His latest project, a synthetic ear made with a 3-D bioprinter, is a realization of that vision. The complex biomechanical structure was fabricated by depositing live cells and conductive silver in layers. It started as an exploration of material properties, but commercial applications started to appear rapidly. He discovered that cochlear implants, a leading treatment for those with some hearing impairment, are made by hand in a slow and laborious process with costs to match.
But McAlpine’s vision is much bigger than simply automating a manual process—he wants to create superhumans. “Repairing lost hearing is an incredibly noble goal,” says McAlpine, “but what we made was a coil it receives electromagnetic signals and formed a direct connection with your brain.” A phone-brain interface sounds uncanny, but according to McAlpine it’s just optimizing the existing process. Tiny hairs in our ears interpret audio signals and transform them into electrical signals that can be decoded by the brain. McAlpine’s innovation cuts out the acoustical middle man and pumps the electronic signal right into your medula and brings us one step closer to a world where we can learn kung fu by plugging into a computer.
“We evolved in a world where we needed to hear lions,” he says. “But today it makes sense for one of our senses to talk directly to our brain, electrically.” It would also give us the ability to hear outside of our normal 20-20,000hz spectrum, giving us the ability to hear what bats or dolphins hear.

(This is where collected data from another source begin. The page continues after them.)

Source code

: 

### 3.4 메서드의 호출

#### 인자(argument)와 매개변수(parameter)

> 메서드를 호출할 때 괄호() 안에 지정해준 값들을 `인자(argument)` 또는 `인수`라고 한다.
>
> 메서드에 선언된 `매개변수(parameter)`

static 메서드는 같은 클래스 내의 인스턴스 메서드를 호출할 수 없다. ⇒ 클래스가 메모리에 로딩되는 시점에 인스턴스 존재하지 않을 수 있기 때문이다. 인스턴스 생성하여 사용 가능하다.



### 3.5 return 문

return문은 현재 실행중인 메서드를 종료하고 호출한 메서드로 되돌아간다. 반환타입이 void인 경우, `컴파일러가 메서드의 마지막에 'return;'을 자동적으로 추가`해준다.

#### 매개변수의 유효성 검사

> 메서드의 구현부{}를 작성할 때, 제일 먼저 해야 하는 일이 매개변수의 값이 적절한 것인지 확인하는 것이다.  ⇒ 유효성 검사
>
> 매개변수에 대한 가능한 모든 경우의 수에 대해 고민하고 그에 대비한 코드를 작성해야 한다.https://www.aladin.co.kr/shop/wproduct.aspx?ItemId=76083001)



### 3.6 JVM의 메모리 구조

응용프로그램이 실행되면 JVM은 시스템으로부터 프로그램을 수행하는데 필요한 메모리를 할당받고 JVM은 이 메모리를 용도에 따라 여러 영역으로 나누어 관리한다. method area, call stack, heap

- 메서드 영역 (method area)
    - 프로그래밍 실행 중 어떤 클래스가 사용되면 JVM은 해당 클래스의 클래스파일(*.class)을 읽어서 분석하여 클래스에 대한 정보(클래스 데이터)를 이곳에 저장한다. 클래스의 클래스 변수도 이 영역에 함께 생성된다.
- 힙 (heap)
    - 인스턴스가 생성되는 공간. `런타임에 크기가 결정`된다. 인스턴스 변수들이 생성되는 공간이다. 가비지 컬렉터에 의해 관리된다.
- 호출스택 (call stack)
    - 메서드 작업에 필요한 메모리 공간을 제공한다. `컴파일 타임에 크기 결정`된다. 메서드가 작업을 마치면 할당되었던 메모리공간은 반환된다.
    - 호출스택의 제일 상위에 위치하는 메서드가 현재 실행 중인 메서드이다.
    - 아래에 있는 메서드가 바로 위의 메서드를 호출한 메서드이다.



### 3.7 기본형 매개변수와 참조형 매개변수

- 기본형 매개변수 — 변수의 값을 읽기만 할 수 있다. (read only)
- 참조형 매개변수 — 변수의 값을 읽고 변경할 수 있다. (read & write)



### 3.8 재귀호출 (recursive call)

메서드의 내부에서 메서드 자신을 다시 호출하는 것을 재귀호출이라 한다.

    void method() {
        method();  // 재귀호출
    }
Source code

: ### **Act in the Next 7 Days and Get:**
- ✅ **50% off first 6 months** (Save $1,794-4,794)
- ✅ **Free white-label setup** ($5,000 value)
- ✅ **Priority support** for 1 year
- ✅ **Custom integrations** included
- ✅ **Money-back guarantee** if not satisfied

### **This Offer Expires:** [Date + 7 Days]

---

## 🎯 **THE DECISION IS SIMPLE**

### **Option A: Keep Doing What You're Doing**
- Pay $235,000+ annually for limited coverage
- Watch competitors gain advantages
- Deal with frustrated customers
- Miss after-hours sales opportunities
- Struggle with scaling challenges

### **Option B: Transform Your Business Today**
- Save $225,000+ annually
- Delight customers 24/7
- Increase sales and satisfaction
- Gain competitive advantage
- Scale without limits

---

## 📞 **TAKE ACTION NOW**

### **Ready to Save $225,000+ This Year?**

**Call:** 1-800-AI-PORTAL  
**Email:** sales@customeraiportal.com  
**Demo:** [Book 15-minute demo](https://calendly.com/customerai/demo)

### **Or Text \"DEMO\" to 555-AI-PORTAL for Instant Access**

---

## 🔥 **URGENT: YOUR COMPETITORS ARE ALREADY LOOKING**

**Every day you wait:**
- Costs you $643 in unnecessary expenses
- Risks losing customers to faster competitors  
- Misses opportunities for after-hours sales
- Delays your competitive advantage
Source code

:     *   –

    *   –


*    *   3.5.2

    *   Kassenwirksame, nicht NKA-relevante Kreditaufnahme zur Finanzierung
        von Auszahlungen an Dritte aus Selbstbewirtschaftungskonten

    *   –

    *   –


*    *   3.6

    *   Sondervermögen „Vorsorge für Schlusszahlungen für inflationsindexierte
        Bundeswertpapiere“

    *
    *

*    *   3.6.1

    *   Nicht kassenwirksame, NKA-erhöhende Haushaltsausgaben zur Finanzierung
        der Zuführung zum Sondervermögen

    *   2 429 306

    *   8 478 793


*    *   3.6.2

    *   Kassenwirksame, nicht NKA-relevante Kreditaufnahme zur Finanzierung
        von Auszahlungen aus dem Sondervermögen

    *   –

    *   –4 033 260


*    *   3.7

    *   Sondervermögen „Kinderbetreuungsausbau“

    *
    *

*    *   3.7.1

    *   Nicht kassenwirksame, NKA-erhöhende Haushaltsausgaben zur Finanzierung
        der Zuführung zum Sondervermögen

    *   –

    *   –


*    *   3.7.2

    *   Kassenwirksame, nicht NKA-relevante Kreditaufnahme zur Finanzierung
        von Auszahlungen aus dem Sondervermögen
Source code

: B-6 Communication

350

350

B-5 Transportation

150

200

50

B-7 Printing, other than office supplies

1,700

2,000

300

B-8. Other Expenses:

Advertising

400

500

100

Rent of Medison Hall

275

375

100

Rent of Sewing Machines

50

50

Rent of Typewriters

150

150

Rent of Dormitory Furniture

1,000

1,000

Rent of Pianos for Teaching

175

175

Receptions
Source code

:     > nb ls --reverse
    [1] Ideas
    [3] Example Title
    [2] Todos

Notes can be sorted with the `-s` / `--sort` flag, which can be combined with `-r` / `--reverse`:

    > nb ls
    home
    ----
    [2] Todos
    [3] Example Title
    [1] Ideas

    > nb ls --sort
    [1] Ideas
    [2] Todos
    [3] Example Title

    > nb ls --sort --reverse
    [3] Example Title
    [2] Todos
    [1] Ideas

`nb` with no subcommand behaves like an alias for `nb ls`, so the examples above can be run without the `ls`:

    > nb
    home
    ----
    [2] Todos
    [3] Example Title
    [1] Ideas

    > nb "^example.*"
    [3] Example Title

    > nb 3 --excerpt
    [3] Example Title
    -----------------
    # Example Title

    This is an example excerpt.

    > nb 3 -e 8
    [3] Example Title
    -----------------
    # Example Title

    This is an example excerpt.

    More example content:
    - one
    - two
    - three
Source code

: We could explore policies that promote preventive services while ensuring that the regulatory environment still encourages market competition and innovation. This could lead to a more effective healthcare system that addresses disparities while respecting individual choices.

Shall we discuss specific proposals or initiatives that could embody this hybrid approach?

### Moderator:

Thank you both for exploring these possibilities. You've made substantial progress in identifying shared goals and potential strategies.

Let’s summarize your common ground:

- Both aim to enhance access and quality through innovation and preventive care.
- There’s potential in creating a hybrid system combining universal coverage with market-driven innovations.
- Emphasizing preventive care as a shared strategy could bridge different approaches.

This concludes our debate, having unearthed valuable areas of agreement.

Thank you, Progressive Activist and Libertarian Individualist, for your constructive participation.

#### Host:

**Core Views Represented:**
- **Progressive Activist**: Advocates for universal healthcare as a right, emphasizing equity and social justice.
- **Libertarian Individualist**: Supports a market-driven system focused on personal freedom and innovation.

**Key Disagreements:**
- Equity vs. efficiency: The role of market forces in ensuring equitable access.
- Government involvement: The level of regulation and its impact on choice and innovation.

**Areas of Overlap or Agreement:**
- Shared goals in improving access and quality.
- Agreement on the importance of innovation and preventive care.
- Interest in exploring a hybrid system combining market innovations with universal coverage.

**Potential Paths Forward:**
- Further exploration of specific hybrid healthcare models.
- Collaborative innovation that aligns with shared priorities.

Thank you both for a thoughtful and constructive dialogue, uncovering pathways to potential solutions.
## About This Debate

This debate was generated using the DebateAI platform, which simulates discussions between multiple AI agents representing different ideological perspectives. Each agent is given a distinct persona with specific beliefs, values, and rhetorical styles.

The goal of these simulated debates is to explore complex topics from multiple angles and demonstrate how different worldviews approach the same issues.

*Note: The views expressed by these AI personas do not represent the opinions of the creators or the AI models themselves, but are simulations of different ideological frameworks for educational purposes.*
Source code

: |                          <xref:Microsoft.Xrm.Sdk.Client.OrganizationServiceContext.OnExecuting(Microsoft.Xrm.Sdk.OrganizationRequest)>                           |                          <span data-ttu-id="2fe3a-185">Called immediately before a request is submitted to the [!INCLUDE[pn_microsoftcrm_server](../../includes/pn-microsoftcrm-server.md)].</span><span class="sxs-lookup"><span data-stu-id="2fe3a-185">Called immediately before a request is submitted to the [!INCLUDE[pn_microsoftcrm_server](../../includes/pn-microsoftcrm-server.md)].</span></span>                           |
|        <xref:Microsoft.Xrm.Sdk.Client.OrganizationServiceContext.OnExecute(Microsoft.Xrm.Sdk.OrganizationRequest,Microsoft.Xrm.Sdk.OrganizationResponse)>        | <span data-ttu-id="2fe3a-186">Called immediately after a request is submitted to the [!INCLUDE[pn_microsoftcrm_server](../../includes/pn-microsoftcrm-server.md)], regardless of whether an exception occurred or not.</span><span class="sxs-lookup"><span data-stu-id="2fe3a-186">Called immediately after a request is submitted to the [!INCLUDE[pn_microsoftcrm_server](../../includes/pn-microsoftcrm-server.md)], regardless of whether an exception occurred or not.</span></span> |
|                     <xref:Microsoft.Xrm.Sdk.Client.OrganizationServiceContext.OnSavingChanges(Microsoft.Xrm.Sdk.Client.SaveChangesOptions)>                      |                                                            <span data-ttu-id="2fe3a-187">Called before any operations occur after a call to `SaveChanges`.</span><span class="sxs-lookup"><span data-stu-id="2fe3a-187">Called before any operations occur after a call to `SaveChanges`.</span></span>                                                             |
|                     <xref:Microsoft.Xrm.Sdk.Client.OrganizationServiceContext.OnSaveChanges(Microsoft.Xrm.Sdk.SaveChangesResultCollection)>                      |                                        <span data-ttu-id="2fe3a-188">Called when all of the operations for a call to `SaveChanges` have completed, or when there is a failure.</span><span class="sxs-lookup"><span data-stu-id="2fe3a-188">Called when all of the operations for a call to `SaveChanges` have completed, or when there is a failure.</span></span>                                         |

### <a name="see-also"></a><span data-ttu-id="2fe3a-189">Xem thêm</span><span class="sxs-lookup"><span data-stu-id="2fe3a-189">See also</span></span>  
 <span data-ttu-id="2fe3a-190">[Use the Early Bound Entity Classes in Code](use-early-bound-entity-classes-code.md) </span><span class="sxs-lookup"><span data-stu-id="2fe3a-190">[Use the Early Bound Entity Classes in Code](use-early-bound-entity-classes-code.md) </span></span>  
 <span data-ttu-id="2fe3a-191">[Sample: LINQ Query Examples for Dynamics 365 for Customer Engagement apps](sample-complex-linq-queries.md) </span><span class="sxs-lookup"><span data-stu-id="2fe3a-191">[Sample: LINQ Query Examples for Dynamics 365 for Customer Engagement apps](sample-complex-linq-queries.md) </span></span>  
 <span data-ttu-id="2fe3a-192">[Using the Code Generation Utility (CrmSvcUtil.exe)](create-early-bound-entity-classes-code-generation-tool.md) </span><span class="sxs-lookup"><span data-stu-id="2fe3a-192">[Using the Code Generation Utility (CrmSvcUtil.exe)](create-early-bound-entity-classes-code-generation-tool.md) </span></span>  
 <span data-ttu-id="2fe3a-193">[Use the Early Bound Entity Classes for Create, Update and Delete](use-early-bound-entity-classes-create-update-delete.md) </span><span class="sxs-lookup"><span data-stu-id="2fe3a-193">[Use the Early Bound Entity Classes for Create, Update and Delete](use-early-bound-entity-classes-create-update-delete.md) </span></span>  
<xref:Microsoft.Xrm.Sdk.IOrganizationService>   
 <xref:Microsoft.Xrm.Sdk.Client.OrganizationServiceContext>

Why the ear? “The ear was a great proof of concept for combining biological and electrical,” says McAlpine. “It’s one of the simpler organs with no vasculature, it’s pure cartilage.” McAlpine sees this successful experiment as the first of many upgradeable body parts. “What I’m most excited about is using these 3-D printers, interwoven with advances in material science, and adding biology to them—not just taking the ear to the next level.”
Despite his desire to create more superheros than Stan Lee, McAlpine isn’t inspired by sci-fi, citing origami and music as bigger influences. “I have to be honest, I was never ever one of those people that watched Star Trek or Star Wars,” he says. “I was a musician, I went to the same high school as John Mayer and we’d play at the same venue. He was much better.” John Mayer might have sung about your body being a wonderland, but McAlpine is making it a reality.
A decade ago, McAlpine was developing electronics that could function on flexible substrates, but no one saw a commercial application. Today, rumors of smart watches featuring advanced circuits won’t stop. Now, he’s betting the next big wave of consumer electronics will bring us even closer to our smartphones and tablets. “It will just be considered normal that you have electronics embedded in your body,” he says. “You won’t think its weird that a door will just open up as you walk towards it. We will become cyborgs and it will be seen as just a normal thing.”